Answer
$a=\frac{3}{4}$, $b=\frac{9}{4}$, see explanations.
Work Step by Step
a. For the function
$f(x)=\begin{cases} ax,\ x\lt2 \\ ax^2-bx+3,\ x\geq2 \end{cases}$
to be differentiable, we need $\lim_{x\to2^-}f(x)=f(2)$ and $\lim_{x\to2^-}f'(x)=f'(2)$.
Thus we have
$\begin{cases} 2a=4a-2b+3 \\ a=2(2)a-b \end{cases}$ or $\begin{cases} 2a-2b+3=0 \\ 3a-b=0 \end{cases}$.

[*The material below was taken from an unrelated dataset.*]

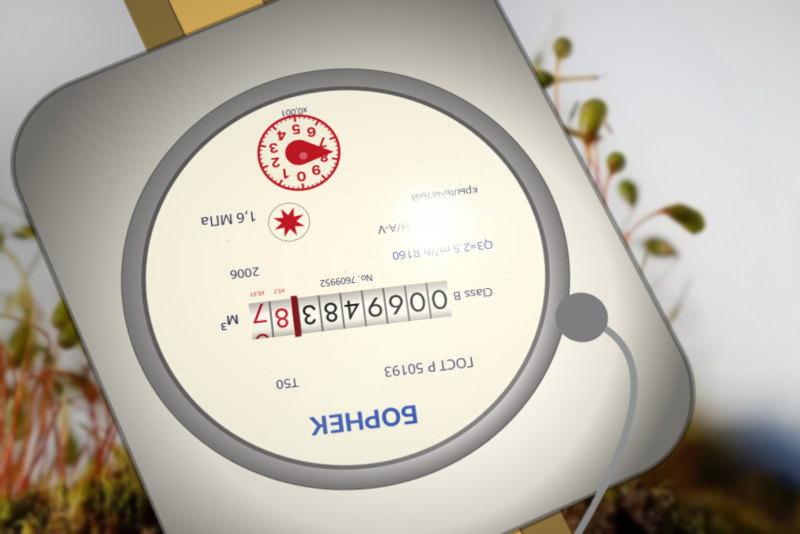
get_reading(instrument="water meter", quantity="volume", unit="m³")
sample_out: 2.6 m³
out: 69483.867 m³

Plug $b=3a$ from the second equation into the first equation; we get $2a-2(3a)+3=0$, which gives $a=\frac{3}{4}$ and $b=\frac{9}{4}$
b. Graph the function
$f(x)=\begin{cases} \frac{3}{4}x,\ x\lt2 \\ \frac{3}{4}x^2-\frac{9}{4}x+3,\ x\geq2 \end{cases}$
as shown in the figure. It can be seen that the line is connected to the parabola at $x=2$ smoothly because the function is differentiable at all $x$ values, including this point.